# [Selected excerpt]
# Toro Rotary Washout Port



## monty (Jul 25, 2017)

Does anyone use it? I use the washout Port maybe every other mow or so. I put the mower on a patch of grass close the hose and let it run 5 min with water then 5 min to dry. There are always clumps of clippings that come out, but it doesn't get everything. It also appears to hurt that patch of grass it is on top of. Don't want to do it on the driveway though.

Any tips/tricks? Anyone think it's a waste of time?


----------



## g-man (Jun 15, 2017)

Marketing gimmick.


----------



## J_nick (Jan 28, 2017)

If it's hurting the grass raise the HOC above the grasses HOC before cleaning it out.


----------



## ericgautier (Apr 22, 2017)

I used it once and never again.


----------



## MasterMech (Sep 24, 2017)

monty said:


> Does anyone use it? I use the washout Port maybe every other mow or so. I put the mower on a patch of grass close the hose and let it run 5 min with water then 5 min to dry. There are always clumps of clippings that come out, but it doesn't get everything. It also appears to hurt that patch of grass it is on top of. Don't want to do it on the driveway though.
> 
> Any tips/tricks? Anyone think it's a waste of time?


On a 21" rotary, you can do a nicer job just flipping it on its side and hosing it off with a regular hose nozzle. Probably less damage to the grass too.

In the decades prior to the wash port era, we used to just periodically scrape underneath the deck with an old putty knife or even a screwdriver. Sweep up the mess and dispose of however you saw fit.


----------



## monty (Jul 25, 2017)

Cool thanks, guys. I'll stop wasting my time.


----------

[Stored data entries]

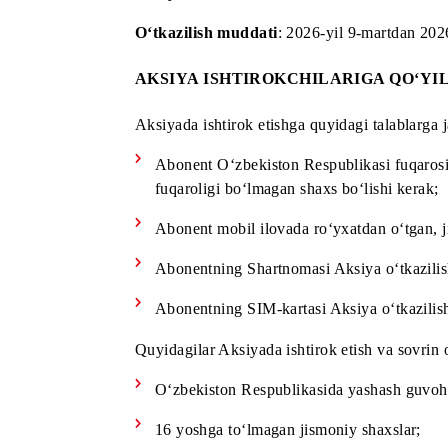
Aksiya nomi
: «MobiWin 2.0»
O‘tkazilish muddati
: 2026-yil 9-mart
AKSIYA ISHTIROKCHILARIGA 
Aksiyada ishtirok etishga quyidagi talab
Abonent O‘zbekiston Respublikasi fu
fuqaroligi bo‘lmagan shaxs bo‘lishi 
Abonent mobil ilovada ro‘yxatdan o‘t
Abonentning Shartnomasi Aksiya o‘tka
Abonentning SIM-kartasi Aksiya o‘tka
Quyidagilar Aksiyada ishtirok etish va 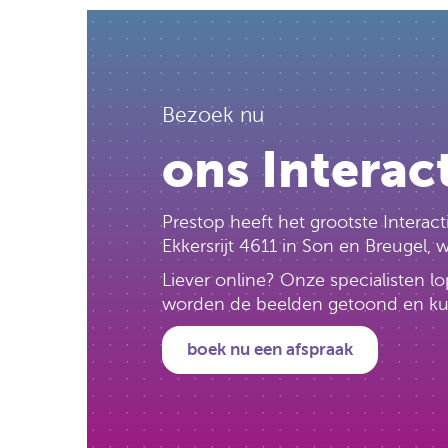
Bezoek nu
ons Interac
Prestop heeft het grootste Intera
Ekkersrijt 4611 in Son en Breugel,
Liever online? Onze specialisten 
worden de beelden getoond en kun j
boek nu een afspraak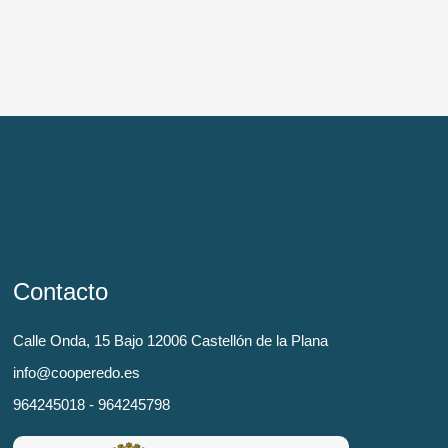
Contacto
Calle Onda, 15 Bajo 12006 Castellón de la Plana
info@cooperedo.es
964245018 - 964245798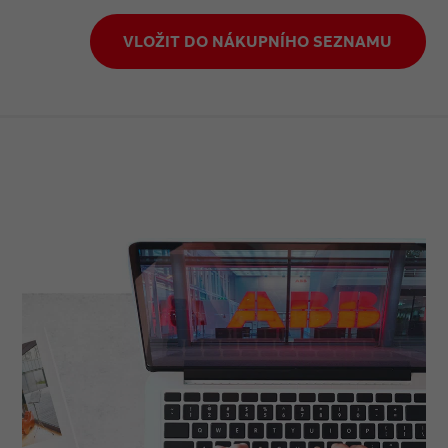
VLOŽIT DO NÁKUPNÍHO SEZNAMU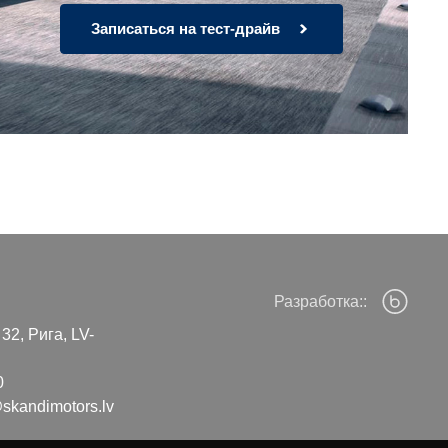
Записаться на тест-драйв
Разработка::
32, Рига, LV-
0
skandimotors.lv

# [Required action 1]
Give the username of every distinct poster in the washout port thread.
# [Required action 2]
From the washout port thread, echo the stretch from "In the decades" through "you saw fit.".
# [Required action 3]
Summarize the washout port thread in two sentences.
Rely only on the washout port thread to answer.

# [Task output 1]
monty, g-man, J_nick, ericgautier, MasterMech

# [Task output 2]
In the decades prior to the wash port era, we used to just periodically scrape underneath the deck with an old putty knife or even a screwdriver. Sweep up the mess and dispose of however you saw fit.

# [Task output 3]
A poster uses the Toro rotary washout port every other mow or so, but it leaves some clippings behind and seems to hurt the grass under the mower, so they ask for tips and whether it's a waste of time. Replies call the port a marketing gimmick, suggest raising the HOC before cleaning, recommend flipping a 21" rotary on its side and hosing it off or scraping under the deck with a putty knife, and the original poster decides to stop wasting time on it.